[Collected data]
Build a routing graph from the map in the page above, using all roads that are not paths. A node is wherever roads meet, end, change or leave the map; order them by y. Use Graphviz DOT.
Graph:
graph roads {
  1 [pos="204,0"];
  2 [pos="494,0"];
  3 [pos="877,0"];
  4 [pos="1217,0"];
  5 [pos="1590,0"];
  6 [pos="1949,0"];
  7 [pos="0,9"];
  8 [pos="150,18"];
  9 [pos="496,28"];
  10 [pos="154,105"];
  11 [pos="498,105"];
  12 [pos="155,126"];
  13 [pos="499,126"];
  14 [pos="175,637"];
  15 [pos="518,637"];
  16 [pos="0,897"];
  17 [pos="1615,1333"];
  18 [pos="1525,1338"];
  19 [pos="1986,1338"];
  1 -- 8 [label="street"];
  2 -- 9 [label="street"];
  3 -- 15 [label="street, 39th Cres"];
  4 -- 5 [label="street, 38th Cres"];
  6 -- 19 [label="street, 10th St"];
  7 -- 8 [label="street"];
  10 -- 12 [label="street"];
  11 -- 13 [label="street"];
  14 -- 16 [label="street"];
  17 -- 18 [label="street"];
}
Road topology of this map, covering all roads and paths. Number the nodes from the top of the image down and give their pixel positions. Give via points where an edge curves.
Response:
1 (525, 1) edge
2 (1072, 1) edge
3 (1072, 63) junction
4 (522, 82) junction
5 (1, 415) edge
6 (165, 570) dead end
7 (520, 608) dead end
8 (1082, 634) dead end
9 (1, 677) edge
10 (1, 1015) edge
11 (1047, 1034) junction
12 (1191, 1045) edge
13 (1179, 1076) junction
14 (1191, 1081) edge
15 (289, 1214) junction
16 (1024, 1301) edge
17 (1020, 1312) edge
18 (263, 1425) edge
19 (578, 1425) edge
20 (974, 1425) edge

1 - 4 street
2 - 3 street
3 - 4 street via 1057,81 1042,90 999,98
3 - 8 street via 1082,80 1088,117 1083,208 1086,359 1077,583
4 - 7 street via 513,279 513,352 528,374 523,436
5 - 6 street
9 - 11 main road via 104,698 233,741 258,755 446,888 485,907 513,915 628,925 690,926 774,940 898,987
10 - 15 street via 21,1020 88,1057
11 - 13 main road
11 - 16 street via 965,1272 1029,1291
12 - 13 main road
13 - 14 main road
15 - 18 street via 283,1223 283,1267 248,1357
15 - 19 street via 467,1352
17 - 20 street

Action item
Please extract exactly, and only, the lines from the line containing "Road topology of" through the last line of the records.

Response for this exercise
Road topology of this map, covering all roads and paths. Number the nodes from the top of the image down and give their pixel positions. Give via points where an edge curves.
Response:
1 (525, 1) edge
2 (1072, 1) edge
3 (1072, 63) junction
4 (522, 82) junction
5 (1, 415) edge
6 (165, 570) dead end
7 (520, 608) dead end
8 (1082, 634) dead end
9 (1, 677) edge
10 (1, 1015) edge
11 (1047, 1034) junction
12 (1191, 1045) edge
13 (1179, 1076) junction
14 (1191, 1081) edge
15 (289, 1214) junction
16 (1024, 1301) edge
17 (1020, 1312) edge
18 (263, 1425) edge
19 (578, 1425) edge
20 (974, 1425) edge

1 - 4 street
2 - 3 street
3 - 4 street via 1057,81 1042,90 999,98
3 - 8 street via 1082,80 1088,117 1083,208 1086,359 1077,583
4 - 7 street via 513,279 513,352 528,374 523,436
5 - 6 street
9 - 11 main road via 104,698 233,741 258,755 446,888 485,907 513,915 628,925 690,926 774,940 898,987
10 - 15 street via 21,1020 88,1057
11 - 13 main road
11 - 16 street via 965,1272 1029,1291
12 - 13 main road
13 - 14 main road
15 - 18 street via 283,1223 283,1267 248,1357
15 - 19 street via 467,1352
17 - 20 street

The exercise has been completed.